There are, we suppose, a variety of legitimate reasons why the state could decide not to take ChevronTexaco Corp. to court over allegations of tax evasion.

That decision will come soon, state officials say.

But the Lingle administration, should it decide not to proceed, must recognize that decision will be viewed with an extra measure of skepticism.

That's partly because of the seriousness of the allegations against Chevron. And it's partly because Gov. Linda Lingle, as a candidate, promised to make life in Hawai'i much more comfortable for business, and because Chevron has been a source of political and financial support for Lingle.

And that's why we get a shrinking feeling when we learn that the attorney general's office plans to seek Chevron's help in crafting its explanation on whether to proceed with a lawsuit. Surely the state wouldn't be asking the defendants to explain why they were being sued.
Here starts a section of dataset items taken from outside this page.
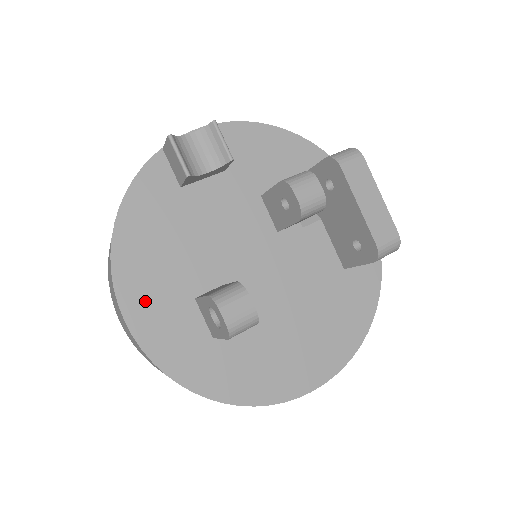
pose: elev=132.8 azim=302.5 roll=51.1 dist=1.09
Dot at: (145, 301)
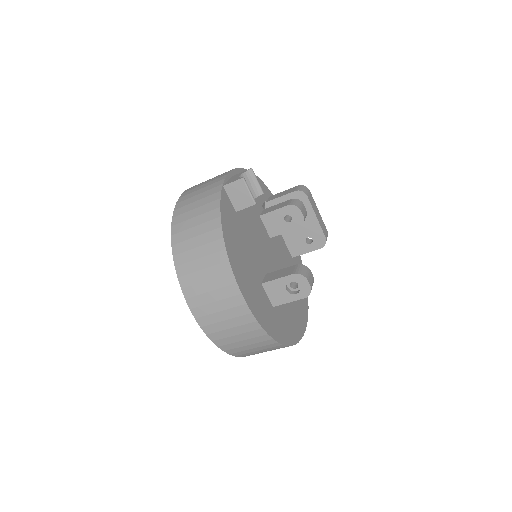
Dot at: (248, 289)
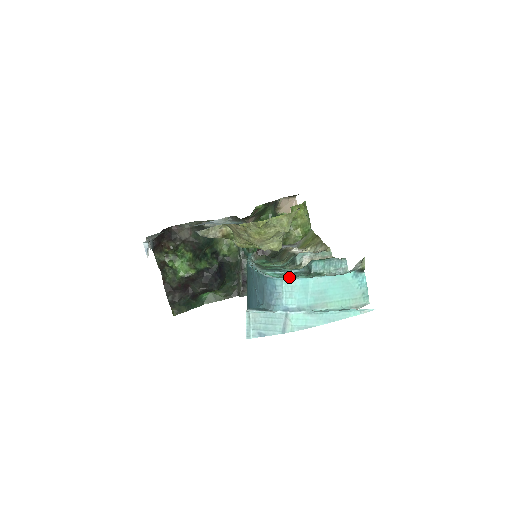
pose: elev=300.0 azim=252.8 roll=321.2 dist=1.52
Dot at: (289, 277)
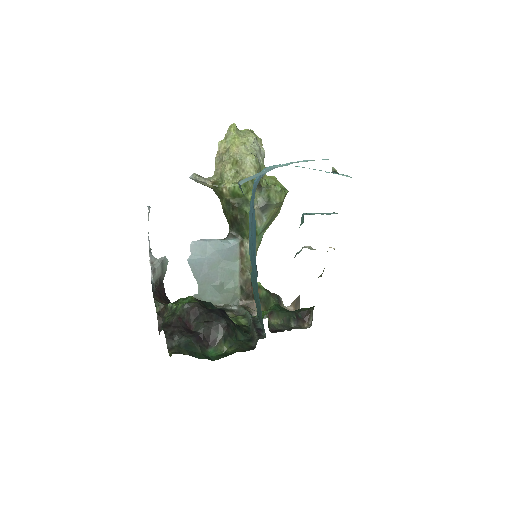
Dot at: occluded
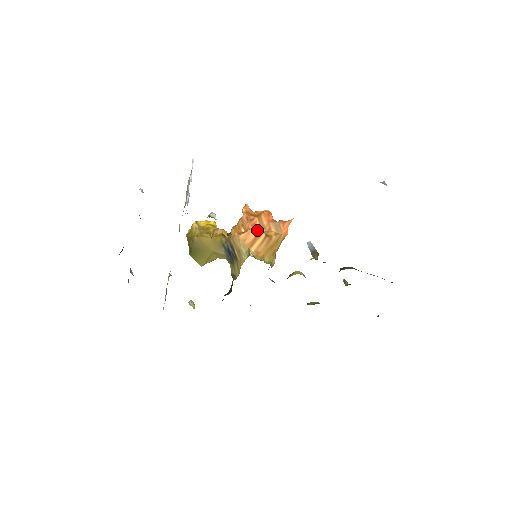
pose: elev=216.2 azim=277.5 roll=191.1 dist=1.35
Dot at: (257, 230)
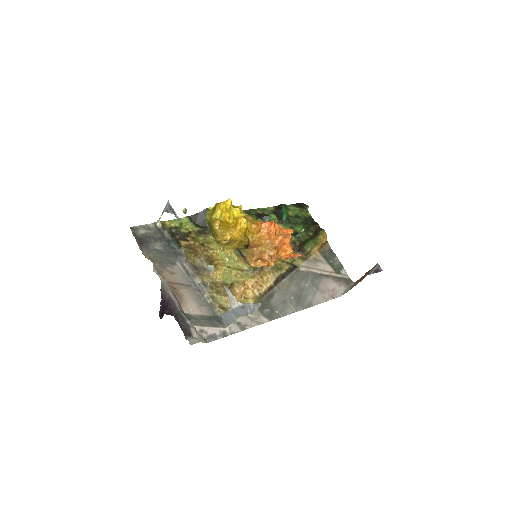
Dot at: (269, 265)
This would mark the second time the state has taken Chevron to court. In 1998, it filed an antitrust lawsuit against divisions of Chevron, Texaco and other gasoline wholesalers. The state sought $2 billion for alleged price-fixing. The companies, admitting no wrongdoing, settled for a total of $35 million. The settlement had no effect on the prices at the pump.

But testimony emerging from the antitrust lawsuit demonstrated that Hawai'i wholesalers set prices high enough to generate some of the highest profits in the nation because there's nothing to impede them.

That revelation led to a state law, taking effect next year, to regulate gasoline prices. That complex law is strongly opposed by Hawai'i's oil companies and, in last year's campaign, Lingle promised to seek its repeal.

It's within that oil-friendly atmosphere that the Lingle administration is now contemplating a second lawsuit charging that Chevron and Texaco, companies now merged, operated a complex scheme to avoid paying billions in U.S. and state taxes, mostly in Hawai'i and California.

The companies did this, according to two accounting professors, by buying Indonesian oil at an inflated price, overstating deductions on U.S. income tax returns, and then correcting the overcharge by accepting free oil.

The professors reckon the 30-year total of U.S. taxes thus evaded was $3.35 billion, and the amount still owing Hawai'i at a little more than a half-billion dollars. In 1994, Chevron filed amended federal tax returns with additional payments of some $675 million.

A law firm, chosen to pursue this case on a contingency basis, has submitted its recommendations to the attorney general's office, and the decision whether to proceed will soon be made.

It's clear that these matters are far too serious to abandon the case simply because it was another administration's idea, or because it will be seen in many quarters as "anti-business."

Too many worthy responsibilities of state government are struggling for lack of tax revenues. If the state can prove that a company has failed to carry its fair share, that company must pay the price.